Sharma points out many of Brazil’s real challenges. Brazil is underinvesting (a problem that Brazilians at least say they are trying to address), whether in terms of infrastructure, education, or research and development. High interest rates too plague the markets, creating disincentives for long-term investments (though their slow but steady decline, and subsidized rates from the national development bank, help offset some of the barriers). He rightly points out too that Brazil’s rise can’t be explained without China and the scramble for natural resources. A graph of the last century’s commodity prices, posted on Jim Lindsay’s blog, highlights the price surge that has fueled Brazil’s growth.
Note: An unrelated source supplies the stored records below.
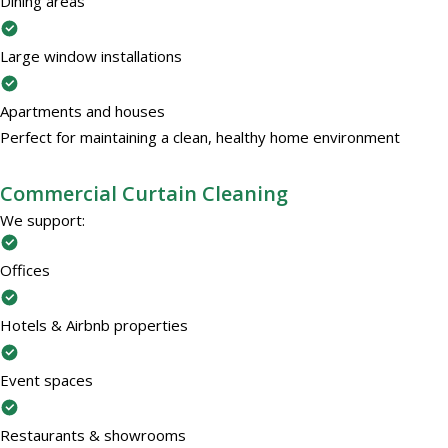
Dining areas
Large window installations
Apartments and houses
Perfect for maintaining a clean, healthy home environment
Commercial Curtain Cleaning
We support:
Offices
Hotels & Airbnb properties
Event spaces
Restaurants & showrooms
Commodity Prices 1900-2011, Source: McKinsey Global Institute

But this take on Brazil and many of his subsequent conclusions miss the broader story. Yes, Brazil has grown—even in these commodity driven boom times—at half the pace of China or India. Yet these growth differences have at least as much today to do with the level of development and per capita income—Brazil’s nears US$12,000 a person, while China and India just break $8,400 and $3,700 respectively—as high interest rates and infrastructure. Historically, as nations get richer, growth gets slower.

Same for the critique of the welfare state. Yes, Brazil overspends particularly on public sector pensions (though they recently passed a law to rein in future spending). But other policies—conditional cash transfers such as Bolsa Familia and Brazil Without Poverty—have arguably spurred growth by expanding and supporting Brazil’s growing middle class. Now some 100 million strong, these domestic consumers have powered Brazil’s economic rise (an internal market that China, for instance, has yet to develop).

Further, the assumption that social programs that reduce poverty and inequality in middle income countries hinder rather than help growth is contradicted by many economic studies. For instance, World Bank studies show that poverty and inequality drag on economic growth. As a historical footnote, European countries and the United States began building their own welfare states at around these per capita levels, to great economic growth effects (increasing productivity of the economically active population and smoothing life time consumption patterns, which increased domestic demand and the like).

In the end, today’s hype about Brazil may not in fact be justified. The nation faces many difficult problems—among them education, infrastructure, complex bureaucracies, and expensive regulations. But its successes and failures will be a part of a more complicated and broad based interplay, rather than a just a commodity slowdown.